By Marjorie MacDonald, RN, MSc, PhD

In 2002, the BC Ministry of Health began a process of public health (PH) system renewal in the province, beginning with the development of a Core Public Health Functions framework which, along with new PH Legislation, was to be the centre piece of the renewal process. The framework was released in 2005, comprising: (1) 21 core public health programs in the areas of health improvement, prevention, environmental health, and health emergency management; (2) four public health strategies including health promotion, health protection, preventive interventions, and health assessment/disease surveillance; (3) an equity and a population lens to ensure the needs of particular population groups were met; and (4) system capacity and infrastructure elements to support implementation, including research, PH information systems, legislation, training, planning, and performance management.

The Core Public Health Functions Research Initiative (CPHFRI), initiated by Marjorie MacDonald and Trevor Hancock, engaged partners and stakeholders from all the health authorities and other organizations across the province in an integrated knowledge translation process to conduct research on core functions framework implementation. With MSFHR Team Planning and Team Start-Up infrastructure funding, CPHFRI partners collaboratively developed a framework for a research agenda that specified a time-ordered set of research priorities and four cross- cutting themes (Knowledge Translation, Health Equity, Partnerships, and Methodological Development).

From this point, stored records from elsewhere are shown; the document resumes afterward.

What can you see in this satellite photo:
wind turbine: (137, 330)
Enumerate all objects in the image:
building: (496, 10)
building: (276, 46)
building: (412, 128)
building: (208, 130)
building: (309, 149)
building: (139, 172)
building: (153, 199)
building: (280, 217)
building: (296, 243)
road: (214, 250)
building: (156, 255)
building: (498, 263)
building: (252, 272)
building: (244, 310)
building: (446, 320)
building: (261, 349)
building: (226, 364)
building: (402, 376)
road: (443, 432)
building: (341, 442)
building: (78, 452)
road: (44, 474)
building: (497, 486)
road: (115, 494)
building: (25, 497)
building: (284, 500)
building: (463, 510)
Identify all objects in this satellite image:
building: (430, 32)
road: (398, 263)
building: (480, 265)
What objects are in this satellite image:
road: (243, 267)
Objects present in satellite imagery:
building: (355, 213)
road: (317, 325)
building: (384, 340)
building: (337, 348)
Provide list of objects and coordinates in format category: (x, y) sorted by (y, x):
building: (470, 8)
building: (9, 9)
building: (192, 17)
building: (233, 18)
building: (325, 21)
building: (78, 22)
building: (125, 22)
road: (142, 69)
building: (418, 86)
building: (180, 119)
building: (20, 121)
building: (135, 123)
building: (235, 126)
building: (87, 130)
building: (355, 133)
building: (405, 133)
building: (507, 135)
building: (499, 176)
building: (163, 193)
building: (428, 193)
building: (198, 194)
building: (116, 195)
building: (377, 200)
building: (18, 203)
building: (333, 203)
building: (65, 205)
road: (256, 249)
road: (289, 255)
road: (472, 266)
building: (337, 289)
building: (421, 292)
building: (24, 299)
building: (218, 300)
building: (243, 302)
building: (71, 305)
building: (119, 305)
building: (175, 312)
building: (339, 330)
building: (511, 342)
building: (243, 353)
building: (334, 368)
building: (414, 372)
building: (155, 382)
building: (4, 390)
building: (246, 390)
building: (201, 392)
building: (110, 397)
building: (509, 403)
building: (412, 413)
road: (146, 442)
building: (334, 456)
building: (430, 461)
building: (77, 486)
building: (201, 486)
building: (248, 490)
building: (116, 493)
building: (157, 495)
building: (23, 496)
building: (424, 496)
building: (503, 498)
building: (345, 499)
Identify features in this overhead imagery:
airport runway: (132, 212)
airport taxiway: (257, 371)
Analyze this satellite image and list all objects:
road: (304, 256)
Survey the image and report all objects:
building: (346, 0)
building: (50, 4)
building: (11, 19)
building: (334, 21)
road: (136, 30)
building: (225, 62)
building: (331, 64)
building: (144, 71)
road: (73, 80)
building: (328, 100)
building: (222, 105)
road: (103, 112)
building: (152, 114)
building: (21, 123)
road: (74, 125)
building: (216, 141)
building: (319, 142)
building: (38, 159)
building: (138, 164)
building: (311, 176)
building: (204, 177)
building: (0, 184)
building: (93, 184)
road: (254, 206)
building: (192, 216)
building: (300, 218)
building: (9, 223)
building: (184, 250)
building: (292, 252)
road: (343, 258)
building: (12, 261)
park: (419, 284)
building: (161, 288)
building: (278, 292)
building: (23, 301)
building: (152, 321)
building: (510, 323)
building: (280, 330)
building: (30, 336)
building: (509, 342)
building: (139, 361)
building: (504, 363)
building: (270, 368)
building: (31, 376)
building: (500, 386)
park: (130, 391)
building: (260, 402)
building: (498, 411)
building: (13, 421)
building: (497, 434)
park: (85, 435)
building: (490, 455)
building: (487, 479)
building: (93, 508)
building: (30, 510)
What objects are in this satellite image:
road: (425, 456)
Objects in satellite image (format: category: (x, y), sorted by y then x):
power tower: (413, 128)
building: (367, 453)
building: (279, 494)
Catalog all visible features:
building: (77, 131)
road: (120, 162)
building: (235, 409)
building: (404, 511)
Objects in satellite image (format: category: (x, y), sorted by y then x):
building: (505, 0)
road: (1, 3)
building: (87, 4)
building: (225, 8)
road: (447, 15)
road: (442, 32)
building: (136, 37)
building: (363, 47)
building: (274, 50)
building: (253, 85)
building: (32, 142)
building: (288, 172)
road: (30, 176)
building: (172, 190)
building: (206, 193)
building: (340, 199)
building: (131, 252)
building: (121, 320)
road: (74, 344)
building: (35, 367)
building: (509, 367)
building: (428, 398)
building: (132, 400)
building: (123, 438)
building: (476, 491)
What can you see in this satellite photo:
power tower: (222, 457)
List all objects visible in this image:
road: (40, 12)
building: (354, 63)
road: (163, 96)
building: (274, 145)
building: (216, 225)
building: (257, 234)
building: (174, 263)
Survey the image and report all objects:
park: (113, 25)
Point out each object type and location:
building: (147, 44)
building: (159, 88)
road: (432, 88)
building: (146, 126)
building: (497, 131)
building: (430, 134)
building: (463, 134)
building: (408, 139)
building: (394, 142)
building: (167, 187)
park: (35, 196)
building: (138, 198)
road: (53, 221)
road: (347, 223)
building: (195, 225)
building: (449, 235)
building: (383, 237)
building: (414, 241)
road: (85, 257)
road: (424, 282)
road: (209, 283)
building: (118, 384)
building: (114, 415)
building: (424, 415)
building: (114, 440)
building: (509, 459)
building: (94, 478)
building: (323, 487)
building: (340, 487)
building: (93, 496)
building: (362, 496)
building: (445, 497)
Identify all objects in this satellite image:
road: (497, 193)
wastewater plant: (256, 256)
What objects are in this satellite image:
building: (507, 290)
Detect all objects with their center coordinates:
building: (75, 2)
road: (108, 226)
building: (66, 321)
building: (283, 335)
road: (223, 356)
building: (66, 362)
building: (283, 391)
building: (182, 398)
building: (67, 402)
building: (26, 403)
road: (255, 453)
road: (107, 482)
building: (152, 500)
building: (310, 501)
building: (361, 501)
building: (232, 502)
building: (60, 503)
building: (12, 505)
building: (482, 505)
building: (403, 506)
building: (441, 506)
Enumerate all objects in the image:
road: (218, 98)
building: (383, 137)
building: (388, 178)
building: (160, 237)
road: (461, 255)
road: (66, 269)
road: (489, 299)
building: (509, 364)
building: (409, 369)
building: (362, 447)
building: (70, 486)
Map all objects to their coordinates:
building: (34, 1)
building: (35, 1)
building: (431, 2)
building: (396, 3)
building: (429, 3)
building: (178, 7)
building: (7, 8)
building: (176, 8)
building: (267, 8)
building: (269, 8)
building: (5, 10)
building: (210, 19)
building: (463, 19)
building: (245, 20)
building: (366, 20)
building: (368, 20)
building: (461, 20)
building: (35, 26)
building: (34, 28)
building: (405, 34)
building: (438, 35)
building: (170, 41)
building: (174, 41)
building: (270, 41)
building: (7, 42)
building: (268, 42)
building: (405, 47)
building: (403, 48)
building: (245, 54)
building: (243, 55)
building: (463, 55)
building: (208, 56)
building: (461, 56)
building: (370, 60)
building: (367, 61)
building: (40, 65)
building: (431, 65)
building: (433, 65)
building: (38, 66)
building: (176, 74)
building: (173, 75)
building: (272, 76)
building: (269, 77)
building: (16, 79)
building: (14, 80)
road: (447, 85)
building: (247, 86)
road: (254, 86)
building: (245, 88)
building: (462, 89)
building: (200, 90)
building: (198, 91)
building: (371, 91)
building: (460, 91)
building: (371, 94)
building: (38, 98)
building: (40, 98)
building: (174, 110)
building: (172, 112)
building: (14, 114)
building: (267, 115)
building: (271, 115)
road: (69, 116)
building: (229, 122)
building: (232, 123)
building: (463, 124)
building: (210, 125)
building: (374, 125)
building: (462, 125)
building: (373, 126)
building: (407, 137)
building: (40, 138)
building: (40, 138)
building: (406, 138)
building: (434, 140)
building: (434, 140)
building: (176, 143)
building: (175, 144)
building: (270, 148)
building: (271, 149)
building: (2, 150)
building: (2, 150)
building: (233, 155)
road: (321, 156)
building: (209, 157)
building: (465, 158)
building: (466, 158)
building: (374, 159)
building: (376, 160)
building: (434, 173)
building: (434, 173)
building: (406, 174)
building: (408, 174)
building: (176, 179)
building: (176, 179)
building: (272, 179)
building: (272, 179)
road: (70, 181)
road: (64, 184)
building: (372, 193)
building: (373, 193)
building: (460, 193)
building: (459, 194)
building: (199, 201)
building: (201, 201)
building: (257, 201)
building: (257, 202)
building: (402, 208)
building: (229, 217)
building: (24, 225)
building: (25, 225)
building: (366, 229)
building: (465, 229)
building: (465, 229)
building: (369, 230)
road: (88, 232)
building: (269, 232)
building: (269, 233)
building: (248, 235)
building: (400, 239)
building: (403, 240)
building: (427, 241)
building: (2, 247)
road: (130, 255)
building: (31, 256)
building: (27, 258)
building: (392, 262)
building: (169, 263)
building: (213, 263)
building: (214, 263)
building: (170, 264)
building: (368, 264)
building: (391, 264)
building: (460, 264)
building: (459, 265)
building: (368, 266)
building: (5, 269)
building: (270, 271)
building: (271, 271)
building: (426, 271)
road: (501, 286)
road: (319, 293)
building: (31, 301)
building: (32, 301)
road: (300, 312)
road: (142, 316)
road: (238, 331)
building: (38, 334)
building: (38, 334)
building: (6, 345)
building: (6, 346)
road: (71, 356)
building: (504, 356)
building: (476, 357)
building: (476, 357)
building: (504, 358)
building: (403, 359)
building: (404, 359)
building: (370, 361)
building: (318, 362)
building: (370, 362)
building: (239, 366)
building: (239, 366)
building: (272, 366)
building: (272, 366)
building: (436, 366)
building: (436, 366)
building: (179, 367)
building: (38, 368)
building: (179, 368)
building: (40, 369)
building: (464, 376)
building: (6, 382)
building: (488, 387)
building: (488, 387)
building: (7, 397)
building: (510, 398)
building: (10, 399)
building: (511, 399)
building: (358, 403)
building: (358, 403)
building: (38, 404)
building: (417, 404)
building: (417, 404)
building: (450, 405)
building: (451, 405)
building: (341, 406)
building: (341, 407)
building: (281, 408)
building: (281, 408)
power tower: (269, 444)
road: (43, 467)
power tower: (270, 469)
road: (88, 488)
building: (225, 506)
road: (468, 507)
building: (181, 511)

These themes are reflected to some degree in each of our research projects.

The over arching goals of CPHFRI were to: renew public health systems and services in BC and Canada; contribute to methodological development of approaches to studying complex adaptive systems; train public and population health researchers in a range of PH disciplines; contribute to evidence-informed practice and PH practice improvement; improve the health of the population and reduce health inequities. These goals were subsumed under Marjorie MacDonald’s Applied Public Health Chair Research Award (now complete) titled
Public Health Education and Population Health Intervention Research and were reflected in the goals of the flagship research program under CPHFRI – the Renewal of Public Health Systems (RePHS). RePHS explored the implementation and impact of two core PH programs (Healthy Living and STI prevention) along with the contextual influences on implementation.

We also examined: the integration of an equity lens in the two core programs; the PH human resource issues in these programs including the competencies necessary to implement the CF framework; and the nature of collaboration between public health and primary care. We used several new (to PH) and innovative methodologies consistent with a complexity science perspective in answering our research questions. These included situational analysis to map contextual influences on implementation, concept mapping to explore applications of evidence and equity, and we plan to exploit the strengths of NVIVO qualitative software through the query function to examine the complex inter-relationships among all the influences on implementation. To date, several papers have been published on the REPHS findings and many more are in progress.

CPHFRI has now completed two MSFHR grants, and eight CIHR grants, including: two infrastructure grants, one Knowledge to Action operating grant, one Population Health Intervention Research grant, two Knowledge Synthesis grants, one Knowledge Translation Supplement grant, two Meeting, Planning and Dissemination grants, and one programmatic Emerging Team Grant. We also have three current and ongoing research projects: two Knowledge Synthesis grants (one a realist synthesis and one a meta-narrative synthesis) and one five year Programmatic Grant in the Pathways to Health Equity initiative – the Equity Lens in Public Health, led by Bernie Pauly (NPI), Marjorie MacDonald (PI), Trevor Hancock (PI), and Warren O’Briain (Principle Knowledge User).

Our accomplishments to date include:

• Since its inception in 2006, CPHFRI has garnered close to $6M in peer-reviewed funding.
• All of our initial research priorities identified in a 2007 think tank have been funded.
• The following core programs have been examined in one or more CPHFRI studies: Unintentional Injury Prevention, Healthy Living, Chronic Disease Prevention, Food Safety, Food Security, Core Programs that include a Sexually Transmitted Infection prevention component, Mental Health Promotion, and Preventing the Harms of Substance Use.
• Many successful CPHFRI trainees: six undergraduate RAs, six masters level internships or scholarships, six PhD internships or scholarships, three post-doctoral fellowships plus several others just starting.
• Policy and practitioner level engagement in the research process and paper writing.

Most recently, we have gone through a re-visioning process for CPHFRI in which we renamed ourselves Research in Public Health Systems and Services (RePHSS, taking over the RePHS logo) and held a Think Tank in 2014 to develop a new set of research priorities and update our research agenda. We are working with Dr. Glen Mays of the US National Public Health Services and Systems Research Centre on a proposal for a cross-national study to advance PHSSR in Canada.